15 Ağustos akşamı açılış konseri piyano virtüözü Denis Matsuev ve Charles Dutoit yönetimindeki Kraliyet Flarmoni Orkestrası ile başladı. İlk akşamı kaçırıp gidemedim. Denis Matsuev’i dinleyememiş olsam da ikinci akşam Charles Dutoit ve Kraliyet Flarmoni Orkestrası yine vardı, ek olarak keman virtüözü Sarah Chang ile tabii ki. Doygun bir müzik deneyimi yaşamanın yanı sıra orkestra şefi 79 yaşındaki Charles Dutoit’nın enerjisine ve sahneyi dolduruşuna hayran kaldım. İnsanın yaptığı işi severek yapması yaş almasını engelliyor sanırım diye düşündüm.
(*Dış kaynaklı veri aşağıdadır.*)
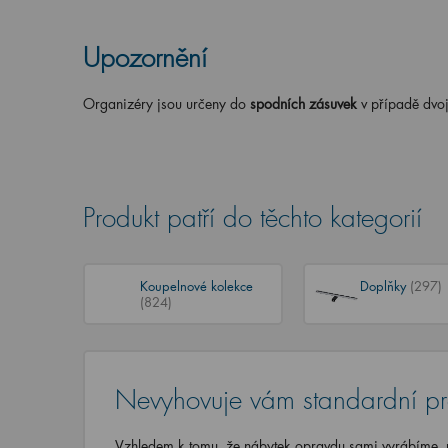
Upozornění
Organizéry jsou určeny do
spodních
zásuvek
v případě dvo
Produkt patří do těchto kategorií
Koupelnové kolekce
Doplňky
(297)
(824)
Nevyhovuje vám standardní p
Vzhledem k tomu, že nábytek opravdu sami vyrábíme, u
17 Ağustos Pazartesi akşamındaki etkinlik, Bodrum Kalesi’ndeydi. Efsanevi yönetmen Theo Angelopoulos filmlerinin vazgeçilmezleri, tamamlayıcıları olan o eşsiz müziklerin yaratıcısı Eleni Karaindrou, Ender Sakpınar yönetimindeki İstanbul Senfoni Orkestrası ile sahne aldı. Aynı zamanda obuada Vangelis Christopoulos, akordiyonda Dinos Hadjiiordanou ve mandolinde Aristotle Dimitriadis bize Egeli ruhumuzu hatırlatmak için oradaydı adeta. Dinos’un performans sırasında nasıl da kendinden geçerek ve severek notalara dokunduğunu görmemek için özel bir çaba sarf etmek gerekirdi sanırım. Mandolindeki Aritotle’nin konserin ilk yarısının ortalarına doğru birden ortadan kayboluşuna kimse anlam veremedi. Bir süre sonra sahneye geri döndüğünde izleyiciler dahil herkes rahatladı.Bu arada Ayşe Özbekligil‘den bahsetmesem o gece eksik kalır.(Ertesi gün orkestranın websitesinden araştırıp ismine ulaştım.) İstanbul Senfoni Orkestrası’nda birinci keman olarak performans sergileyen sanatçı, kadronun içerisinden ışığıyla adeta sıyrılıyordu. Güzel enerjisini ve performansını izleyicilere çok güzel bir şekilde aktardı. Gecenin sonunda kulağımızda biraz hüzünlü biraz umut dolu ama en çok “biz”e, köklerimize ve aynı denizin insanlarına dair melodiler kaldı.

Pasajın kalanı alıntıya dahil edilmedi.